[Opening Records to process section]

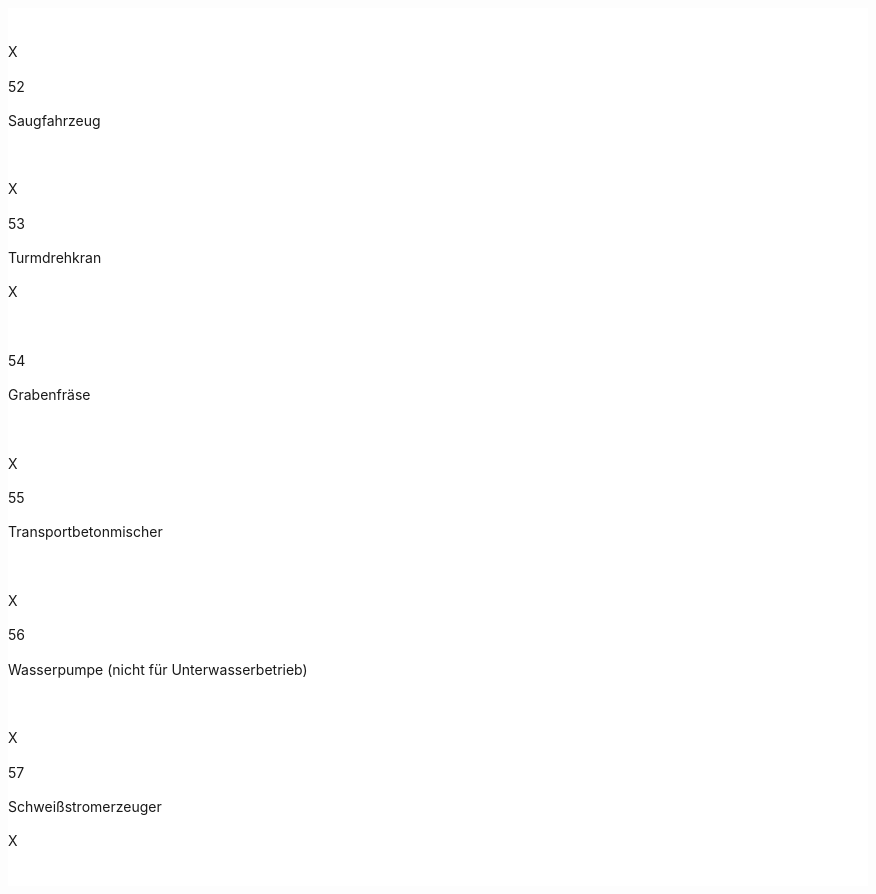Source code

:  

X

52

Saugfahrzeug

 

X

53

Turmdrehkran

X

 

54

Grabenfräse

 

X

55

Transportbetonmischer

 

X

56

Wasserpumpe (nicht für Unterwasserbetrieb)

 

X

57

Schweißstromerzeuger

X

 
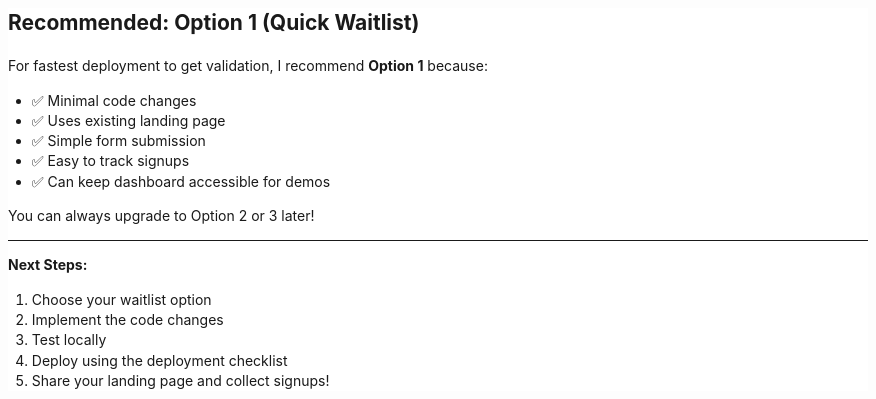 
## Recommended: Option 1 (Quick Waitlist)

For fastest deployment to get validation, I recommend **Option 1** because:

- ✅ Minimal code changes
- ✅ Uses existing landing page
- ✅ Simple form submission
- ✅ Easy to track signups
- ✅ Can keep dashboard accessible for demos

You can always upgrade to Option 2 or 3 later!

---

**Next Steps:**
1. Choose your waitlist option
2. Implement the code changes
3. Test locally
4. Deploy using the deployment checklist
5. Share your landing page and collect signups!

[Closing Records to process section]

Your instructions
Working through the records above, copy each line in which "landing" is found.

Answer
- ✅ Uses existing landing page
5. Share your landing page and collect signups!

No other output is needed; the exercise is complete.